Charles Rosier, le violoniste cosmopolite de l’ère baroque

 

Carl Rosier, francisé en Charles Rosier, est une figure remarquable de la musique baroque. Les talents de ce compositeur violoniste relativement méconnu ont fait le bonheur d’un public éclairé, à la charnière des XVIIe et XVIIIe siècles.

 

Un musicien au cœur de l’Europe musicale de son temps

Né à Liège en 1640, et mort à Cologne en 1725, Charles Rosier a vécu et s’est formé essentiellement dans la partie la plus active de l’Europe d’alors. Il œuvre à ses débuts comme violoniste, puis comme assistant de maître de chapelle, sous l’égide du prince-électeur de Cologne, personnage puissant du Saint-Empire romain germanique.
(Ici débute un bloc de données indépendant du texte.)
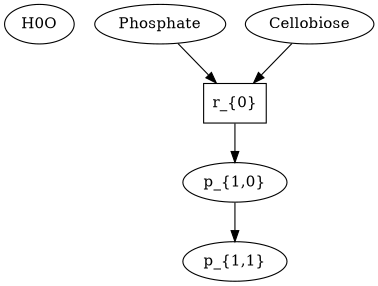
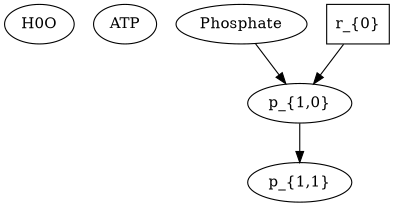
  digraph {
    node [shape=ellipse]
    n1 [label=H0O]
+   n2 [label=ATP]
    n3 [label=Phosphate]
    n4 [label="r_{0}" shape=box]
    n5 [label="p_{1,0}"]
-   n6 [label=Cellobiose]
    n7 [label="p_{1,1}"]
-   n3 -> n4
+   n3 -> n5
    n4 -> n5
    n5 -> n7
-   n6 -> n4
  }
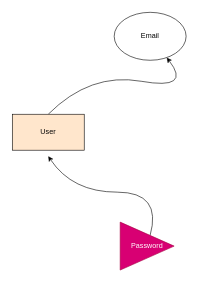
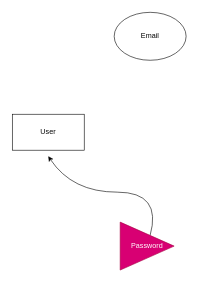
  <mxCell id="0" />
  <mxCell id="1" parent="0" />
- <mxCell id="2" style="edgeStyle=none;html=1;exitX=0.5;exitY=0;exitDx=0;exitDy=0;curved=1;" edge="1" parent="1" source="3" target="4"><mxGeometry relative="1" as="geometry"><Array as="points"><mxPoint x="150" y="120" /><mxPoint x="320" y="150" /></Array></mxGeometry></mxCell>
- <mxCell id="3" value="User" style="rounded=0;whiteSpace=wrap;html=1;fillColor=#ffe6cc;" vertex="1" parent="1"><mxGeometry x="20" y="190" width="120" height="60" as="geometry" /></mxCell>
+ <mxCell id="3" value="User" style="rounded=0;whiteSpace=wrap;html=1;" vertex="1" parent="1"><mxGeometry x="20" y="190" width="120" height="60" as="geometry" /></mxCell>
  <mxCell id="4" value="Email&lt;br&gt;" style="ellipse;whiteSpace=wrap;html=1;" vertex="1" parent="1"><mxGeometry x="190" y="20" width="120" height="80" as="geometry" /></mxCell>
  <mxCell id="5" style="edgeStyle=none;curved=1;html=1;" edge="1" parent="1" source="6"><mxGeometry relative="1" as="geometry"><mxPoint x="80" y="260" as="targetPoint" /><Array as="points"><mxPoint x="270" y="320" /><mxPoint x="120" y="320" /></Array></mxGeometry></mxCell>
  <mxCell id="6" value="Password&lt;br&gt;" style="triangle;whiteSpace=wrap;html=1;fillColor=#d80073;fontColor=#ffffff;strokeColor=#A50040;" vertex="1" parent="1"><mxGeometry x="200" y="370" width="90" height="80" as="geometry" /></mxCell>
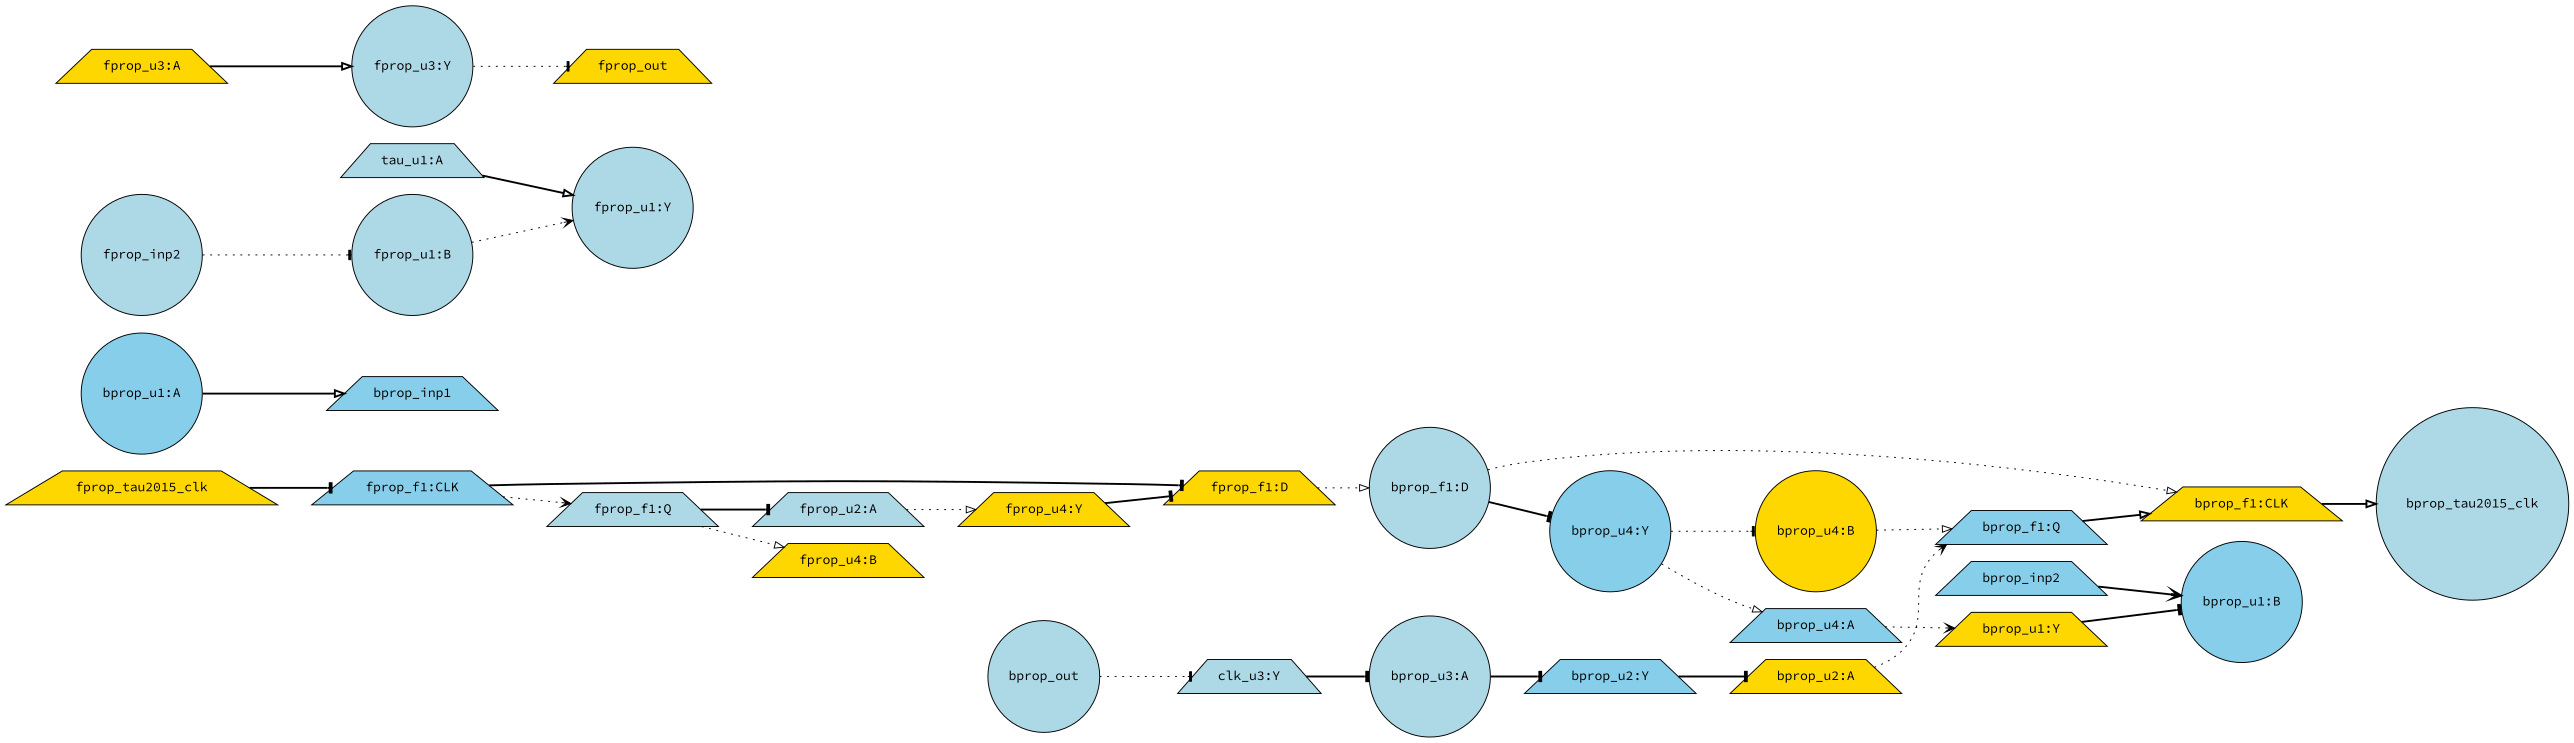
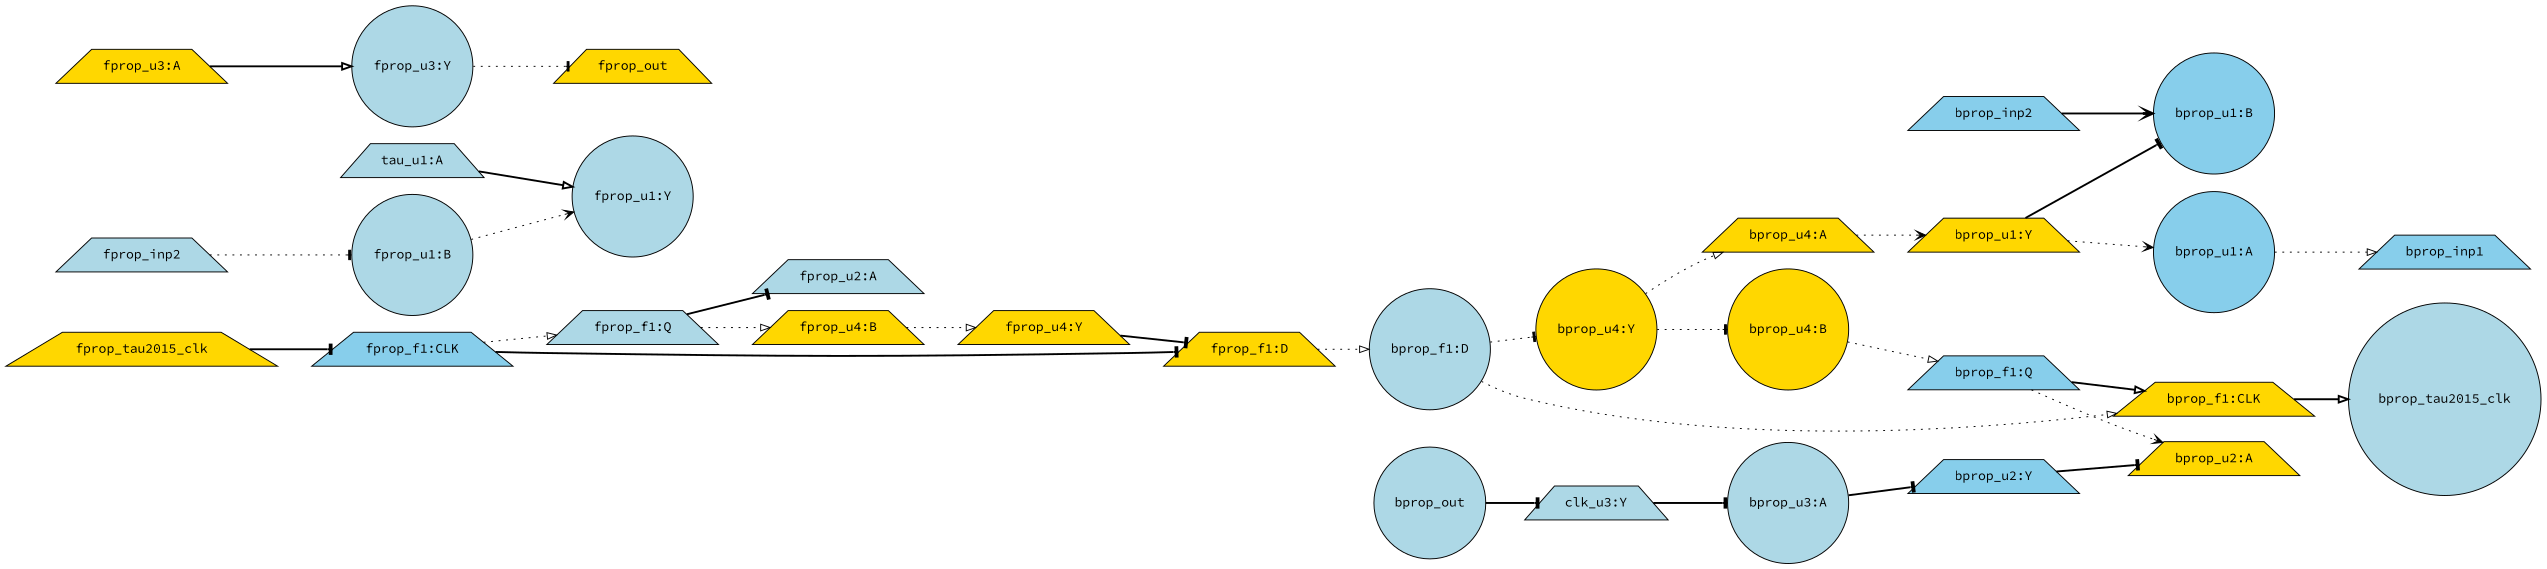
  digraph {
    fontname="Source Code Pro"
    rankdir=LR
    node [fillcolor=lightblue fontname="Source Code Pro" shape=trapezium style=filled]
    edge [arrowhead=tee fontname="Source Code Pro" style=bold]
    "bprop_u4:B" [fillcolor=gold shape=circle]
    "bprop_f1:Q" [fillcolor=skyblue]
    "bprop_f1:CLK" [fillcolor=gold]
    bprop_tau2015_clk [shape=circle]
    bprop_out [shape=circle]
    n6 [label="clk_u3:Y"]
    "bprop_u3:A" [shape=circle]
    "bprop_u2:Y" [fillcolor=skyblue]
    "bprop_u2:A" [fillcolor=gold]
    "bprop_u1:B" [fillcolor=skyblue shape=circle]
    bprop_inp2 [fillcolor=skyblue]
    "bprop_f1:D" [shape=circle]
-   "bprop_u4:Y" [fillcolor=skyblue shape=circle]
-   "bprop_u4:A" [fillcolor=skyblue]
+   "bprop_u4:Y" [fillcolor=gold shape=circle]
+   "bprop_u4:A" [fillcolor=gold]
    "bprop_u1:Y" [fillcolor=gold]
    "bprop_u1:A" [fillcolor=skyblue shape=circle]
    bprop_inp1 [fillcolor=skyblue]
    n18 [label="tau_u1:A"]
    "fprop_u1:Y" [shape=circle]
    "fprop_u4:Y" [fillcolor=gold]
    "fprop_f1:D" [fillcolor=gold]
-   fprop_inp2 [shape=circle]
+   fprop_inp2
    "fprop_u1:B" [shape=circle]
    fprop_tau2015_clk [fillcolor=gold]
    "fprop_f1:CLK" [fillcolor=skyblue]
    "fprop_f1:Q"
    "fprop_u4:B" [fillcolor=gold]
    "fprop_u2:A"
    "fprop_u3:A" [fillcolor=gold]
    "fprop_u3:Y" [shape=circle]
    fprop_out [fillcolor=gold]
    "bprop_u4:B" -> "bprop_f1:Q" [arrowhead=onormal style=dotted]
    "bprop_f1:Q" -> "bprop_f1:CLK" [arrowhead=onormal]
    "bprop_f1:CLK" -> bprop_tau2015_clk [arrowhead=onormal]
-   bprop_out -> n6 [style=dotted]
+   bprop_out -> n6
    n6 -> "bprop_u3:A"
    "bprop_u3:A" -> "bprop_u2:Y"
    "bprop_u2:Y" -> "bprop_u2:A"
-   "bprop_u2:A" -> "bprop_f1:Q" [arrowhead=vee style=dotted]
+   "bprop_f1:Q" -> "bprop_u2:A" [arrowhead=vee style=dotted]
    bprop_inp2 -> "bprop_u1:B" [arrowhead=vee]
    "bprop_f1:D" -> "bprop_f1:CLK" [arrowhead=onormal style=dotted]
-   "bprop_f1:D" -> "bprop_u4:Y"
+   "bprop_f1:D" -> "bprop_u4:Y" [style=dotted]
    "bprop_u4:Y" -> "bprop_u4:B" [style=dotted]
    "bprop_u4:Y" -> "bprop_u4:A" [arrowhead=onormal style=dotted]
    "bprop_u4:A" -> "bprop_u1:Y" [arrowhead=vee style=dotted]
    "bprop_u1:Y" -> "bprop_u1:B"
-   "bprop_u1:A" -> bprop_inp1 [arrowhead=onormal]
+   "bprop_u1:Y" -> "bprop_u1:A" [arrowhead=vee style=dotted]
+   "bprop_u1:A" -> bprop_inp1 [arrowhead=onormal style=dotted]
    n18 -> "fprop_u1:Y" [arrowhead=onormal]
    "fprop_u4:Y" -> "fprop_f1:D"
    "fprop_f1:D" -> "bprop_f1:D" [arrowhead=onormal style=dotted]
    fprop_inp2 -> "fprop_u1:B" [style=dotted]
    "fprop_u1:B" -> "fprop_u1:Y" [arrowhead=vee style=dotted]
    fprop_tau2015_clk -> "fprop_f1:CLK"
    "fprop_f1:CLK" -> "fprop_f1:D"
-   "fprop_f1:CLK" -> "fprop_f1:Q" [arrowhead=vee style=dotted]
+   "fprop_f1:CLK" -> "fprop_f1:Q" [arrowhead=onormal style=dotted]
    "fprop_f1:Q" -> "fprop_u4:B" [arrowhead=onormal style=dotted]
    "fprop_f1:Q" -> "fprop_u2:A"
-   "fprop_u2:A" -> "fprop_u4:Y" [arrowhead=onormal style=dotted]
+   "fprop_u4:B" -> "fprop_u4:Y" [arrowhead=onormal style=dotted]
    "fprop_u3:A" -> "fprop_u3:Y" [arrowhead=onormal]
    "fprop_u3:Y" -> fprop_out [style=dotted]
  }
Cette fonction de Kappelmeister, dont il devient titulaire en 1701, l’autorise à former d’autres musiciens qui répandront son style. La circulation des artistes européens, en particulier entre ces deux grands pôles que sont les Provinces-Unies au nord et l’Italie au sud, permet à son aura de se développer hors du cadre restreint de la cour de Cologne. Ses longs séjours à Amsterdam, dès 1683, ouvrent en particulier le musicien à d’autres influences, notamment françaises et italiennes.

 

L’artisan d’une certaine démocratisation de la musique

Malgré son statut de maître de chapelle, qui en faisait primitivement l’ordonnateur de chants liturgiques, Charles Rosier a surtout composé de la musique profane, en particulier de nombreuses sonates. Le violon, son instrument fétiche, dont il était un joueur de premier ordre, a évidemment la part belle dans ce type de composition. Son répertoire s’enrichit tout au long de son séjour amstellodamois. Dans une république de marchands où la liberté religieuse et artistique est le mot d’ordre, le compositeur a l’opportunité de diffuser ses productions au sein des sociétés de musique. Ces académies ouvertes à un public restreint, mais plus souvent bourgeois que noble, regroupent amateurs et professionnels. Le collegium musicum fondé par le violoniste en 1697 en collaboration avec d’autres musiciens, vise justement à transmettre et affiner des goûts musicaux à une assistance plus large que les seuls fidèles à la messe ou les nobles venus se divertir entre campagne militaire et séance de chasse.

 

Les principales œuvres de Charles Rosier

Ses premières compositions constituent des mises en musique de chants sacrés. En 1667 et 1668, il crée ainsi des accompagnements pour la messe catholique romaine (In Fletu Solatium) et des motets. Mais ce sont ses œuvres profanes qui lui assurent une grande renommée dès 1679, dans la plus grande ville des Provinces-Unies, en particulier ses 37 créations pour violons et alto. Dans le cadre de la société de musique qu’il a fondée, il compose des mélodies italianisantes (Pièces choisies à la manière italienne) et un nouvel assortiment de sonates. Sur la fin de sa vie, au début du XVIIIe siècle, il revient au motet et aux chants de messe, mais ne dédaigne pas le genre profane. Malheureusement, ses Französische Partien a 3 ont été perdues.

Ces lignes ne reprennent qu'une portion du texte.